The afternoon we left the kibbutz (October 8) we made our way to Jerusalem. We stopped at the Mount of Olives to see the view. Below we could see the huge Jewish cemetery and we could look over to the Dome of the Rock. Mt. Moriah, the tip of which is inside the dome, is supposed to be the place where Abraham was about to sacrifice Isaac before the angel intervened. It is not open to Christians at the moment. Our vantage point is perched on the Mount of Olives.
We are staying at a lovely and very cushy hotel called the Isrotel Orient. It has only been open a year and a half, and it is within walking distance of the Jaffa Gate to the Old City. Inside the Citadel there are light shows; some members of our group saw the one on King David; Roger and I saw the one that portrays the history of Jerusalem.
The morning of our first day we went to the area called the City of David; recent archaeological discoveries point to the possibility of the location of the palace of David.

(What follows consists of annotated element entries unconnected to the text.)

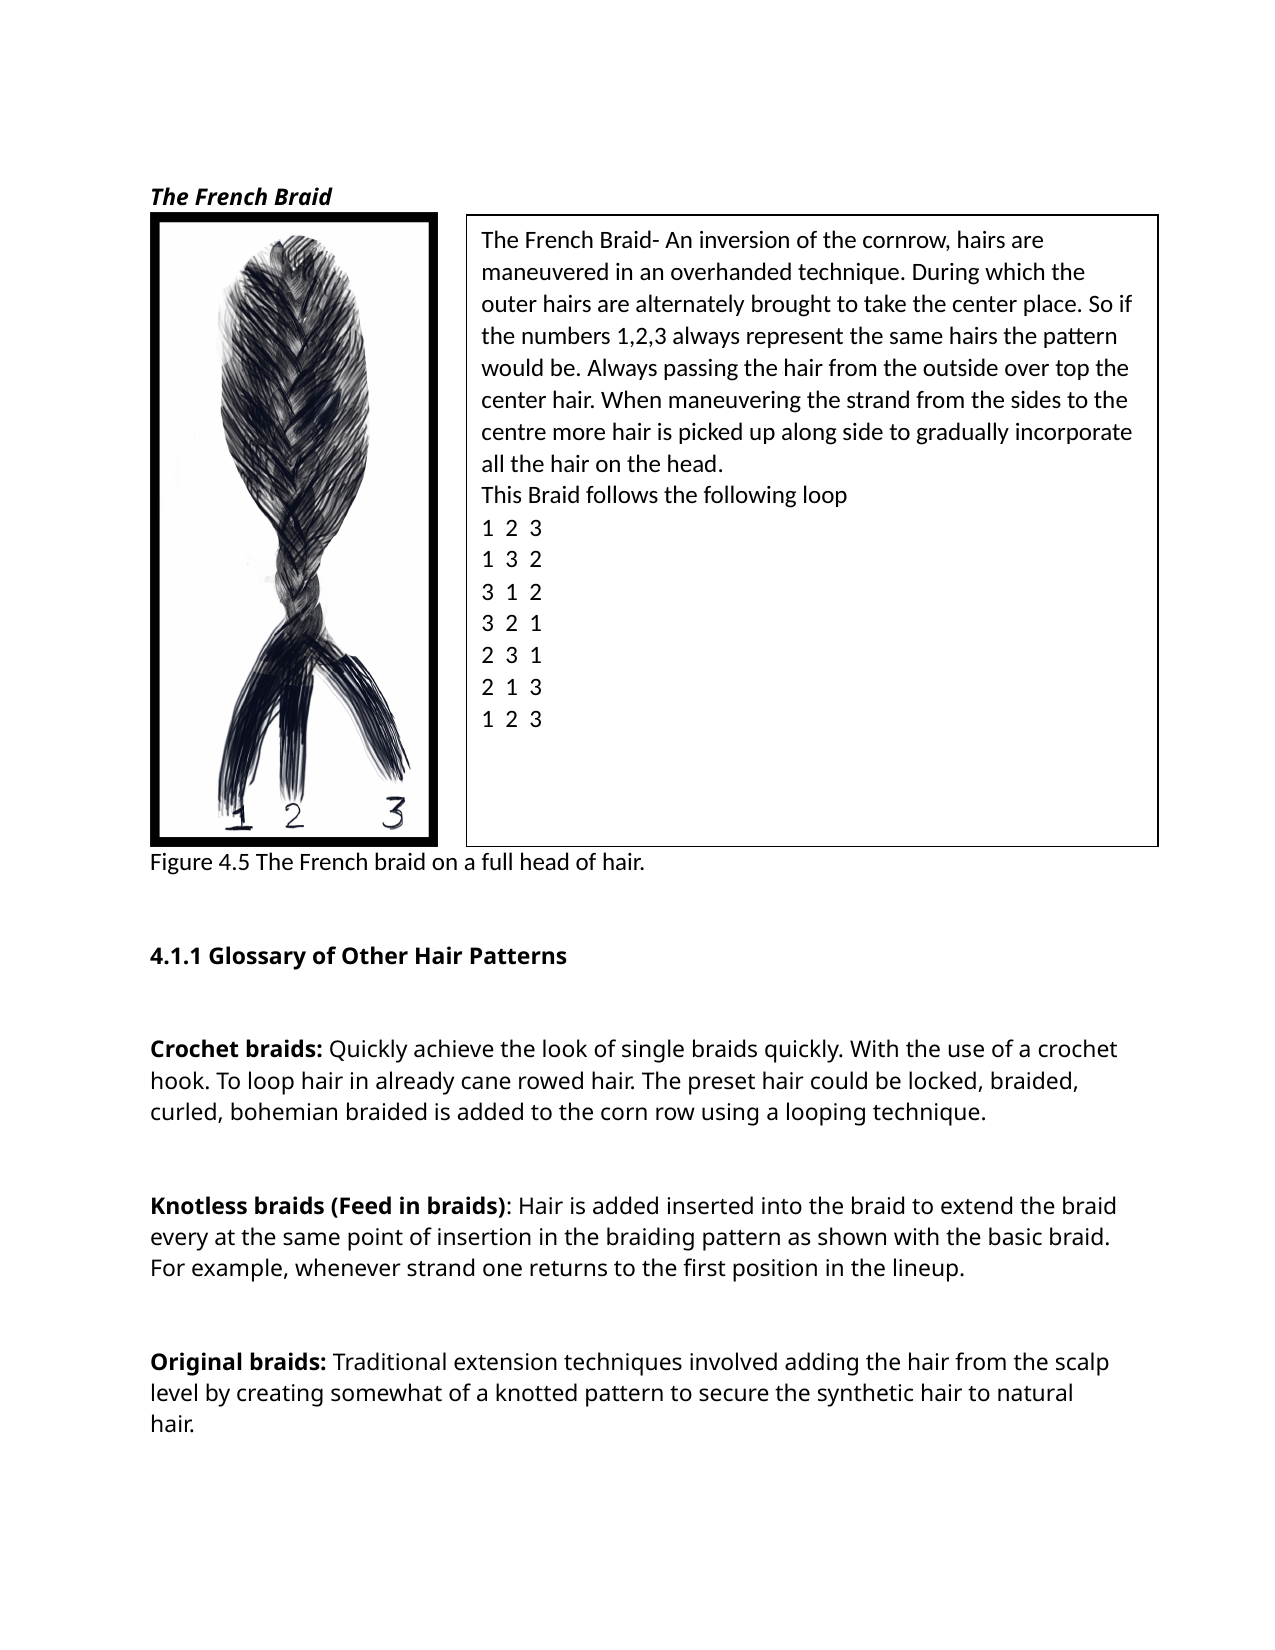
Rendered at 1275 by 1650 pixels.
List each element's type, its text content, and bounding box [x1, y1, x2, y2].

text Original braids: Traditional extension techniques involved adding the hair from the scalp level by creating somewhat of a knotted pattern to secure the synthetic hair to natural hair. [150, 1346, 1125, 1439]
text Figure 4.5 The French braid on a full head of hair. [150, 847, 1125, 877]
text The French Braid [150, 181, 1125, 847]
text 4.1.1 Glossary of Other Hair Patterns [150, 939, 1125, 971]
text Knotless braids (Feed in braids): Hair is added inserted into the braid to extend the braid every at the same point of insertion in the braiding pattern as shown with the basic braid. For example, whenever strand one returns to the first position in the lineup. [150, 1189, 1125, 1283]
text Crochet braids: Quickly achieve the look of single braids quickly. With the use of a crochet hook. To loop hair in already cane rowed hair. The preset hair could be locked, braided, curled, bohemian braided is added to the corn row using a looping technique. [150, 1033, 1125, 1127]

We saw a brief film about the site's discoveries and theories. I also ran into a couple of Japanese women so I could practice. The other impressive stop along the way was the Zion Gate where the Israelis and Jordanians had a shoot out. Near the Zion Gate is the spot of the Last Supper. The Upper Room was at one point a mosque, so there are traces of Islam there.
Jerusalem is divided into areas or quarters; there is also a section called the City of David where archaeologists are theorizing the location of David's palace is. There is still an ongoing dig. There are a lot of places that have become important shrines or sites of memory for assorted religious groups; I am not so big on touching this or that, but rather it is interesting to get the feel of the place. For example, in the Church of the Holy Sepulchre there were huge lines to touch the top of Golgotha or Calvary; we watched from afar and that served our purposes. We did hike up most of the Via Dolorosa which is supposed to be the Stations of the Cross. Fascinating to see this layered city, the archaeology, the churches, and to match all of the visuals with the stories.